Polymarket’s World Cup bonanza
All of this unfolded inside Polymarket’s growing ecosystem, where traders buy and sell shares tied to real-world outcomes, settling in USDC, a dollar-pegged stablecoin, on a public blockchain. Prices move like live odds, reflecting the crowd’s evolving belief in what will happen next.
On this single Spain match, about $64 million changed hands. Across the tournament, the platform’s World Cup winner market has drawn around $2.4 billion in volume, making it Polymarket’s biggest event since last year’s U.S. election and pushing it past the roughly $1.4 billion wagered on this year’s Super Bowl.
The stakes are not just emotional. They are structural. Traders operate through crypto wallets under pseudonyms, without the traditional background checks and identity verification that regulated sportsbooks impose. That anonymity has attracted users and critics alike, with lawmakers already questioning how such platforms fit into existing regulatory frameworks.

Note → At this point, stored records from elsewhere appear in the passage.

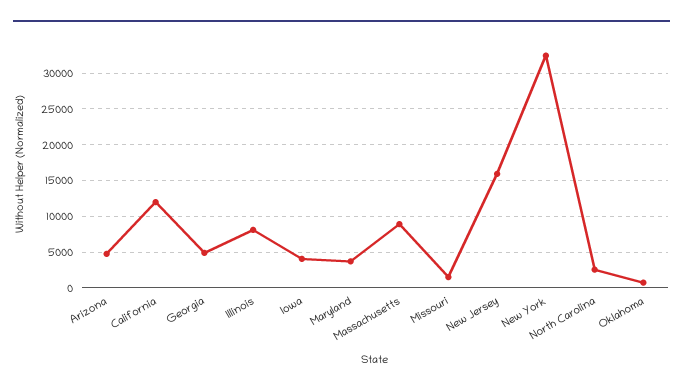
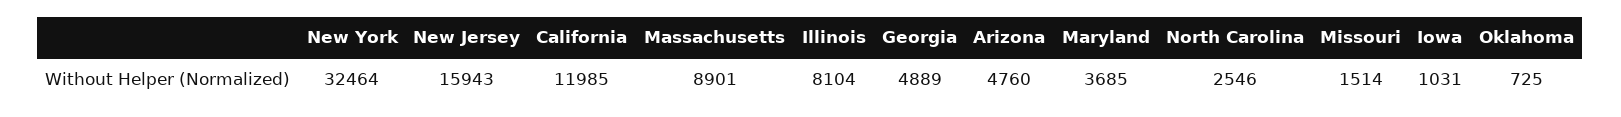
Iowa: 4000 -> 1031

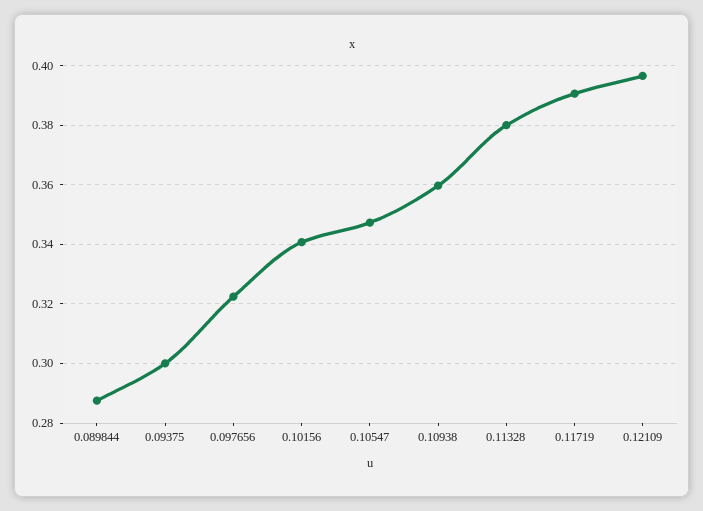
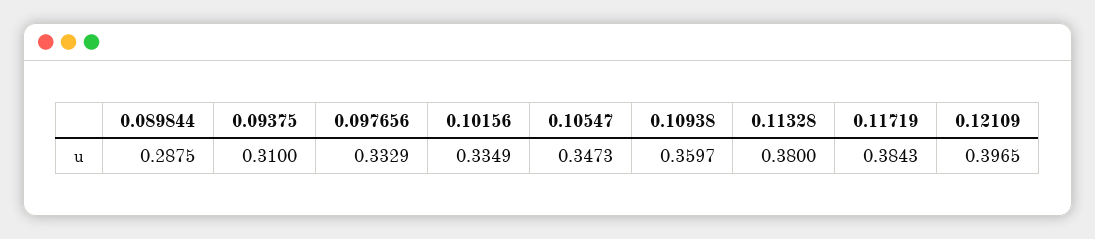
0.09375: 0.3 -> 0.31
0.097656: 0.3225 -> 0.3329
0.10156: 0.34 -> 0.3349
0.11719: 0.39 -> 0.3843

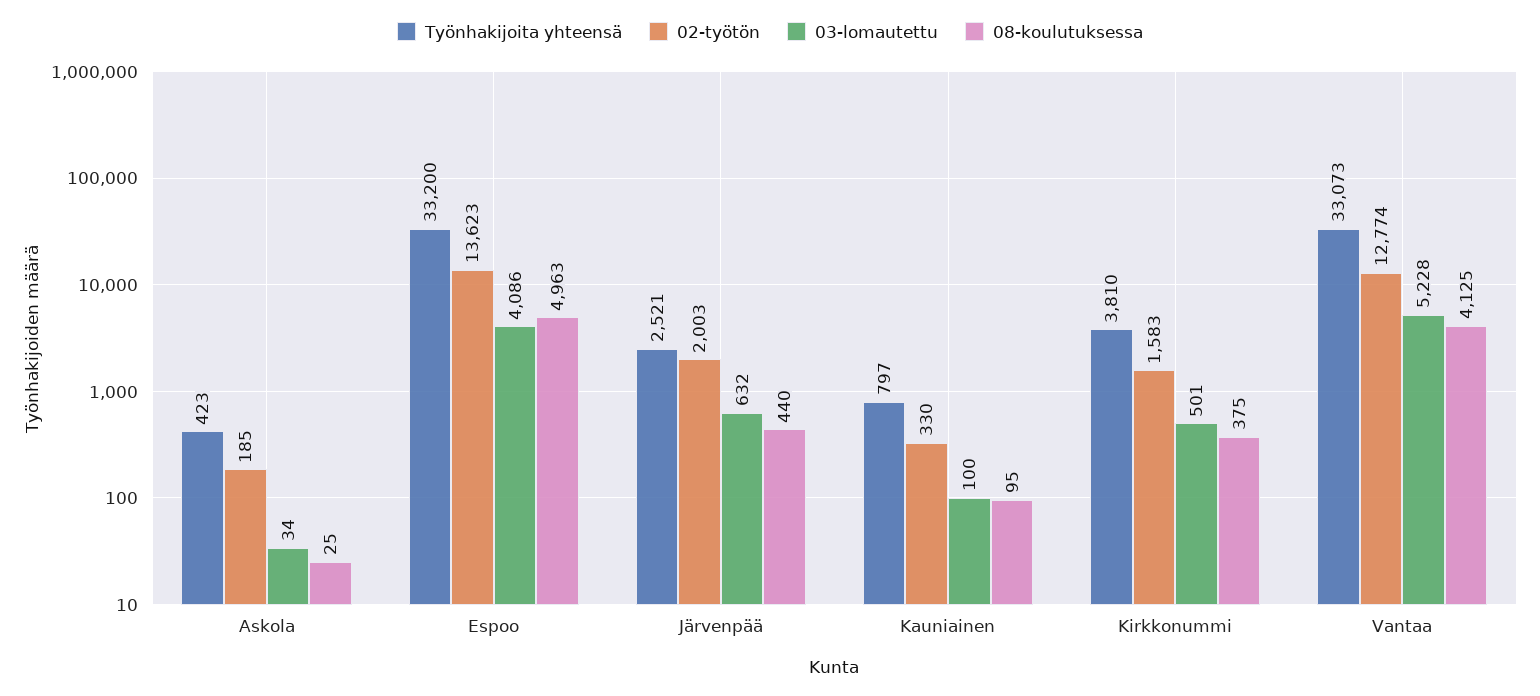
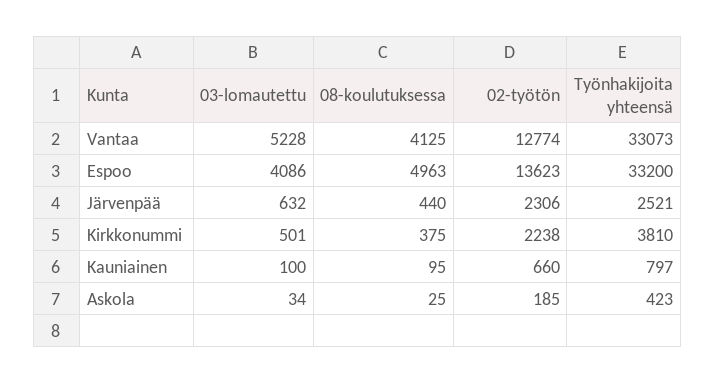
02-työtön, Järvenpää: 2003 -> 2306
02-työtön, Kauniainen: 330 -> 660
02-työtön, Kirkkonummi: 1583 -> 2238

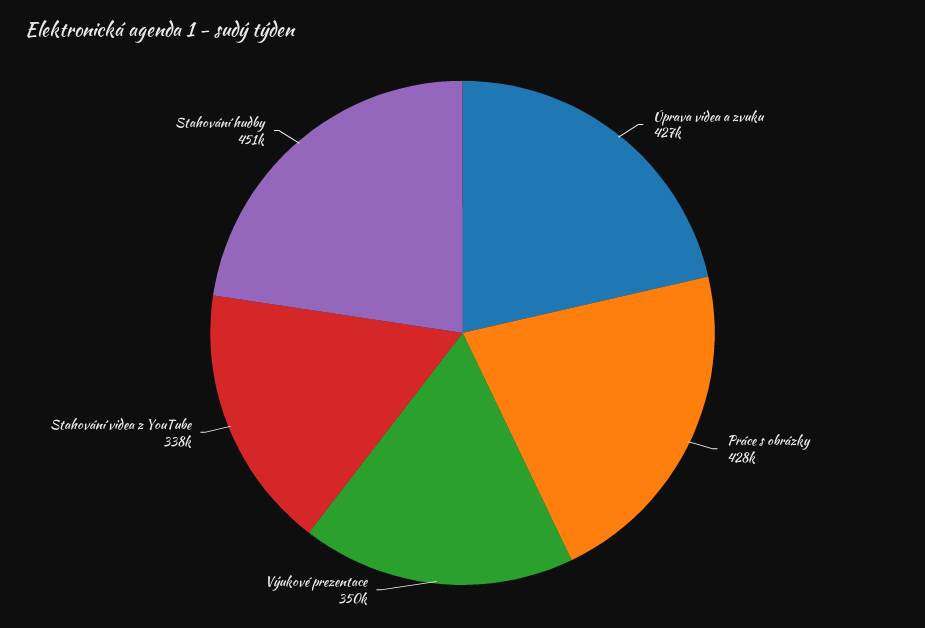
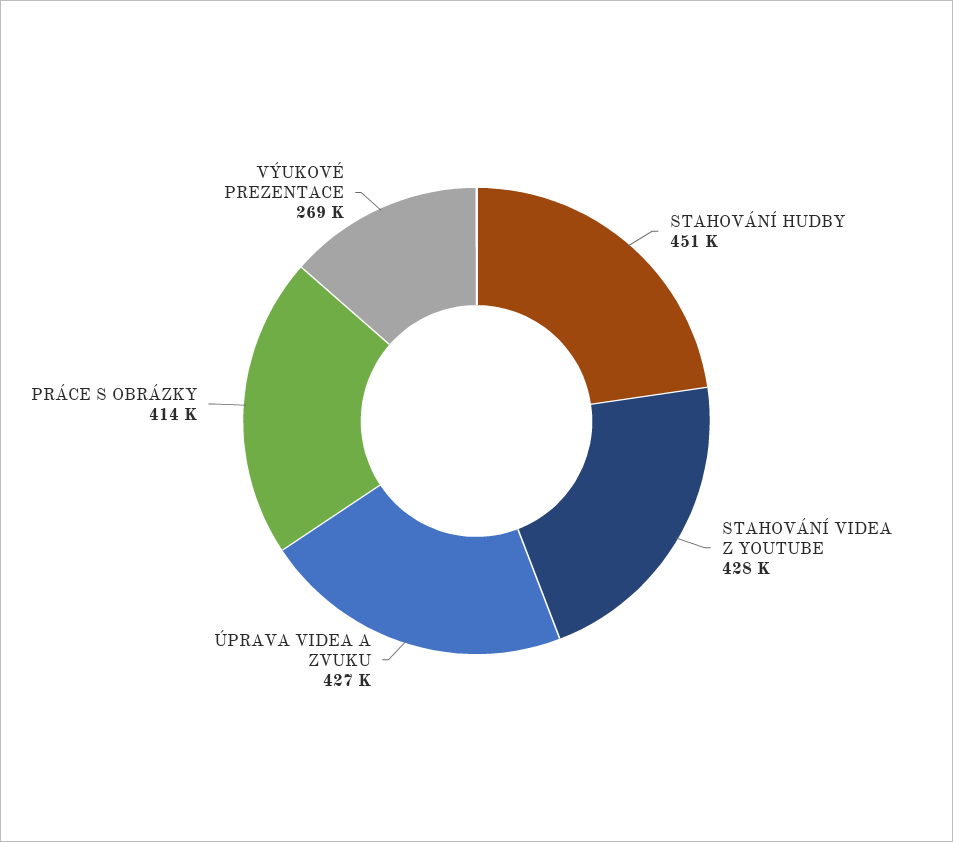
Práce s obrázky: 428000 -> 414000
Výukové prezentace: 350000 -> 269000
Stahování videa z YouTube: 338000 -> 428000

For now, though, the story is simpler: a minnow stood up to a powerhouse, a 40-year-old goalkeeper wrote his name into World Cup folklore, and a match that should have been routine turned into a case study in risk, reward, and the brutal honesty of markets.
Spain will regroup and move on. Cabo Verde will remember this night forever. And somewhere behind the pseudonyms, one trader is counting a life-changing win, while another is left to wonder how a “sure thing” slipped through their fingers.